• **Document extract**:
╭──

# Land Rover Defender or Daihatsu Fourtrak?



## I_am_a_cucumber (12 March 2011)

It looks like we finally have to give in and buy a 4x4.   Our car is constantly fully of hay/haylage and the suspension has already gone once (prematurely) due to driving down a rather rough track.

We are at the moment considering either a Defender or a Daihatsu Fourtrak.

Does anybody own either?  Or has owned one in the past?  What are your experiences - the good, the bad and the ugly...  Any perferences?

We don't have a trailer at the moment, but might buy/borrow one in the future, so the 4x4 would need to be able to tow one (single trailer with large-ish pony).  

My preference is for the Defender (based on ... not very much, mostly aesthetics ), but I've heard very good things about the Daihatsu.


----------



## Sanolly (12 March 2011)

Fourtrak!! I find Landrovers can be unreliable.


----------



## hellspells (12 March 2011)

Defender everytime! Once you have had one you'll never want anything else!


----------



## SmallHunter (12 March 2011)

I love our defender (not technically mine as I don't drive) and dad (driver) loves it too. It is 24 years old and pulls our very heavy rice trailer with 2 horses no problems.
We bought ours cheap as it had no MOT but it was so cheap to fix (parts are very inexpensive) that it still worked out cheaper than buying any other 4X4.
They are also very cheap too insure.

Dad loved his so much he convinced my grandad to get one too


----------



## landyandy (12 March 2011)

i have owned both in the past, i think the defender is far the better of the 2.


----------



## rema (12 March 2011)

I love my Defender.Fourtraks are good dont get me wrong but the body work seems to give up way before the engine.My Defender is 13 years old and still pulls two heavy beasts and a Ifor williams 511 no problem what so ever.In the summer when all the hay and feed carrying is done i will just hose out the back of it.I wouldent have any other 4x4.


----------



## cruzing (12 March 2011)

I use a Defender for towing and find it brilliant


----------



## suzysparkle (12 March 2011)

╰──

• **List of tasks**:
- A) Extract each line of the records that contains the string "largest". Matching is case-sensitive.
- B) Write the next part of the forum thread comparing the Land Rover Defender and the Daihatsu Fourtrak, picking up where the thread stops.

• **Data records**:
╭──

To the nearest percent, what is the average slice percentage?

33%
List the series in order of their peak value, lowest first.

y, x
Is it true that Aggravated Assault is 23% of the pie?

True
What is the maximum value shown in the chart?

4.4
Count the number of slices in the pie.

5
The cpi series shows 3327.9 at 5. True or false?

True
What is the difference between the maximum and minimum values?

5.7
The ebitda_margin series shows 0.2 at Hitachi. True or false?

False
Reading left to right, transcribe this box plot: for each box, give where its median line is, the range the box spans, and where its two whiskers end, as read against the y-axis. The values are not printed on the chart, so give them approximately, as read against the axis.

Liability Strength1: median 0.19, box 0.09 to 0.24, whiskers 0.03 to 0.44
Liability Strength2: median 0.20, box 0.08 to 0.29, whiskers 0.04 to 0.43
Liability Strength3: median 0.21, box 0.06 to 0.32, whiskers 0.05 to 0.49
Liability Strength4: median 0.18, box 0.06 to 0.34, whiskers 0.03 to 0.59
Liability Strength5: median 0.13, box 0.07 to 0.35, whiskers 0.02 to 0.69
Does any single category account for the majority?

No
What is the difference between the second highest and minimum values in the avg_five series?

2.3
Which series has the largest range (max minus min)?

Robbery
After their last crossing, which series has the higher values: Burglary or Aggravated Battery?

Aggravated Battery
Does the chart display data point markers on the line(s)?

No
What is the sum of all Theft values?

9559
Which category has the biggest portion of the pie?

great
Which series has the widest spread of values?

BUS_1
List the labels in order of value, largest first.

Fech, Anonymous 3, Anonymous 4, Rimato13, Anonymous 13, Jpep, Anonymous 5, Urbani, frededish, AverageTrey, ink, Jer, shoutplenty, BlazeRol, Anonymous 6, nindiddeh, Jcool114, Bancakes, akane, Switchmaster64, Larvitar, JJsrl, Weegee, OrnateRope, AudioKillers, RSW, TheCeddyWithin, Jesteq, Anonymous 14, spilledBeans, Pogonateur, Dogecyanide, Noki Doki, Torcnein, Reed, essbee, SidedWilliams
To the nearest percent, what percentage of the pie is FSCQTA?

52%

╰──

• **Answers given**:
- A)
Which series has the largest range (max minus min)?
List the labels in order of value, largest first.

- B)
Defender - there is no substitute!!


----------



## dotty1 (12 March 2011)

Love my defender, its cheap to insure, very reliable, just keeps chugging along.  I would think a Fourtrak would cost more to repair when necessary and would never last as long as a Landrover.
You need extra security on a Defender they are very nickable....as I found out 18 months ago.


----------



## Pedantic (12 March 2011)

If it has the word "rover" anywhere in the title avoid it, Fourtrack sounds better as it's hopefully Jap.


----------



## debsflo (12 March 2011)

i had a fourtrak and loved it . very basic but fab for towing .the engine was fine but body work killed it .cant comment on defenders but i know fourtraks are highly rated.  not many about now though.


----------



## charliejet (12 March 2011)

I had a fourtrak for years and loved it but athough it was mechanically sound the body work and underneath was rotting away with rust so had to part with it.  Very hard to find one without rust!


----------



## perfect11s (12 March 2011)

I think the fourtrack would be better but only if it was very tidy, a landrover  is good if you have a mecanic in the family otherwise avoid , the older troopers , shoguns, land cruisers
are good tow vehicles it depends on your budget, I would look for something well looked after avoid  the low mileage tatty ex farm or site vehicles.. something that has done a few miles  and been used  as a car is best ....


----------



## paulineh (12 March 2011)

A Defender every time (they are good enough for the farmers) Good tough vehicles.

I have always had Land Rovers love them. At the moment I have an X reg (BMW Engine) Disco comfortable for both Horses (When towing)and people. Mine gets loaded up with all the horse gear and the dogs.


----------



## jhoward (12 March 2011)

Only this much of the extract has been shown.